> _PROVIDED PASSAGE_:
━━━━

---
title: SmartManuals-AI
emoji: 🧠
colorFrom: indigo
colorTo: red
sdk: gradio
sdk_version: 4.29.0
app_file: app.py
pinned: false
license: apache-2.0
tags:
  - RAG
  - LLM
  - Chroma
  - Gradio
  - OCR
  - HuggingFace
  - PDF
  - Word
  - SemanticSearch
  - SmartManualsAI
---

# ✅ SmartManuals-AI for Hugging Face Spaces

SmartManuals-AI is a local-first document QA system that uses **retrieval-augmented generation (RAG)**, **OCR**, and **semantic embeddings** to answer technical questions from equipment manuals, service guides, and parts catalogs.

This app is optimized for Hugging Face Spaces and **requires no user upload** — just preload your manuals in a `Manuals/` folder.

━━━━

> _RECORDS SHOWN_:
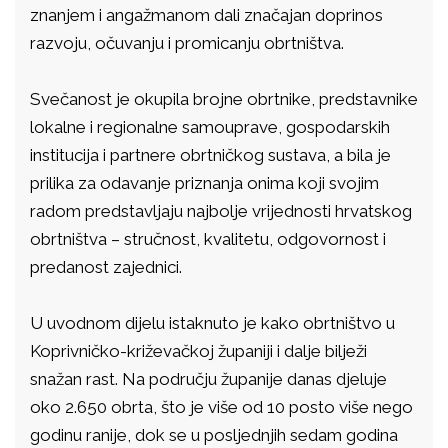
znanjem i angažmanom dali značajan doprinos
razvoju, očuvanju i promicanju obrtništva.
Svečanost je okupila brojne obrtnike, predstavnike
lokalne i regionalne samouprave, gospodarskih
institucija i partnere obrtničkog sustava, a bila je
prilika za odavanje priznanja onima koji svojim
radom predstavljaju najbolje vrijednosti hrvatskog
obrtništva – stručnost, kvalitetu, odgovornost i
predanost zajednici.
U uvodnom dijelu istaknuto je kako obrtništvo u
Koprivničko-križevačkoj županiji i dalje bilježi
snažan rast. Na području županije danas djeluje
oko 2.650 obrta, što je više od 10 posto više nego
godinu ranije, dok se u posljednjih sedam godina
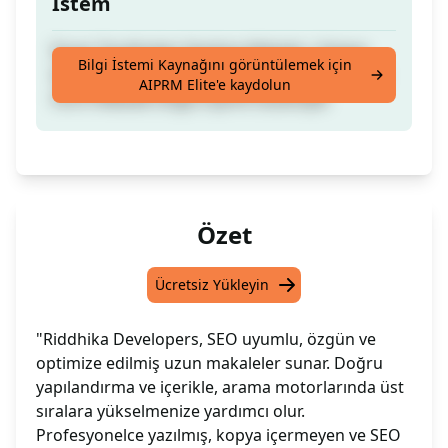
İstem
İnsan Tarafından Yazılmış Makale | Kopya
Bilgi İstemi Kaynağını görüntülemek için
İçermeyen | SEO İçin Optimize Edilmiş Uzun
AIPRM Elite'e kaydolun
Form Makale Doğru İçerik Düzeniyle
Özet
Ücretsiz Yükleyin
"Riddhika Developers, SEO uyumlu, özgün ve
optimize edilmiş uzun makaleler sunar. Doğru
yapılandırma ve içerikle, arama motorlarında üst
sıralara yükselmenize yardımcı olur.
Profesyonelce yazılmış, kopya içermeyen ve SEO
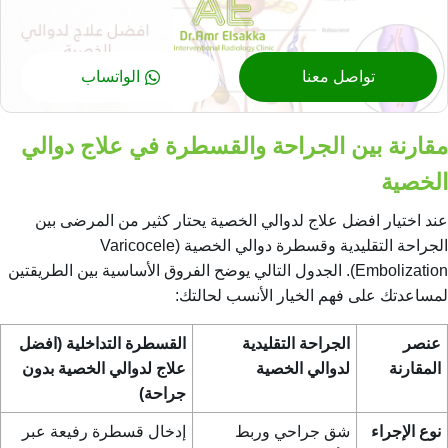
تواصل معنا
الواتساب
مقارنة بين الجراحة والقسطرة في علاج دوالي
الخصية
عند اختيار افضل علاج لدوالي الخصية يحتار كثير من المرضى بين
الجراحة التقليدية وقسطرة دوالي الخصية (Varicocele
Embolization). الجدول التالي يوضح الفروق الأساسية بين الطريقتين
لمساعدتك على فهم الخيار الأنسب لحالتك:
عنصر
الجراحة التقليدية
القسطرة التداخلية (افضل
المقارنة
لدوالي الخصية
علاج لدوالي الخصية بدون
جراحة)
نوع الإجراء
شق جراحي وربط
إدخال قسطرة رفيعة عبر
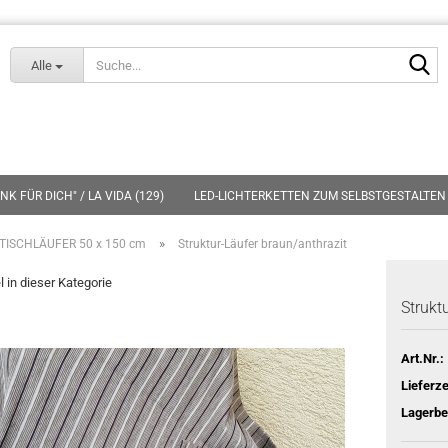
Lieferland
S
Alle
K FÜR DICH" / LA VIDA (129)
LED-LICHTERKETTEN ZUM SELBSTGESTALTEN 
»
TISCHLÄUFER 50 x 150 cm
Struktur-Läufer braun/anthrazit
l in dieser Kategorie
Strukt
Art.Nr.:
Lieferze
Lagerbe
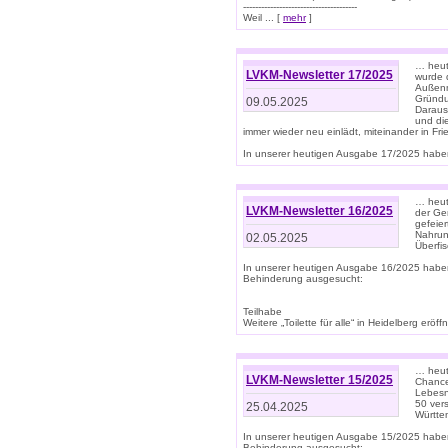
--------------------------------------
Weil ... [
mehr
]
… heut
LVKM-Newsletter 17/2025
wurde 
Außenm
Gründu
09.05.2025
Daraus
und di
immer wieder neu einlädt, miteinander in Fri
In unserer heutigen Ausgabe 17/2025 haben 
… heute
LVKM-Newsletter 16/2025
der Ge
gefeie
Nahrun
02.05.2025
Überfi
In unserer heutigen Ausgabe 16/2025 habe
Behinderung ausgesucht:
Teilhabe
Weitere „Toilette für alle“ in Heidelberg erö
… heute
LVKM-Newsletter 15/2025
Chance
Lebesn
50 ver
25.04.2025
Württem
In unserer heutigen Ausgabe 15/2025 habe
Behinderung ausgesucht:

━━━━

> _WORK REQUEST 1_: List every type of document that the SmartManuals-AI description says the system answers technical questions from.
> _WORK REQUEST 2_: Print the part of the SmartManuals-AI description that opens with the words containing "SmartManuals-AI is a" and closes with "and parts catalogs.".

> _WRITTEN REPLY 1_:
- equipment manuals
- service guides
- parts catalogs

> _WRITTEN REPLY 2_:
SmartManuals-AI is a local-first document QA system that uses **retrieval-augmented generation (RAG)**, **OCR**, and **semantic embeddings** to answer technical questions from equipment manuals, service guides, and parts catalogs.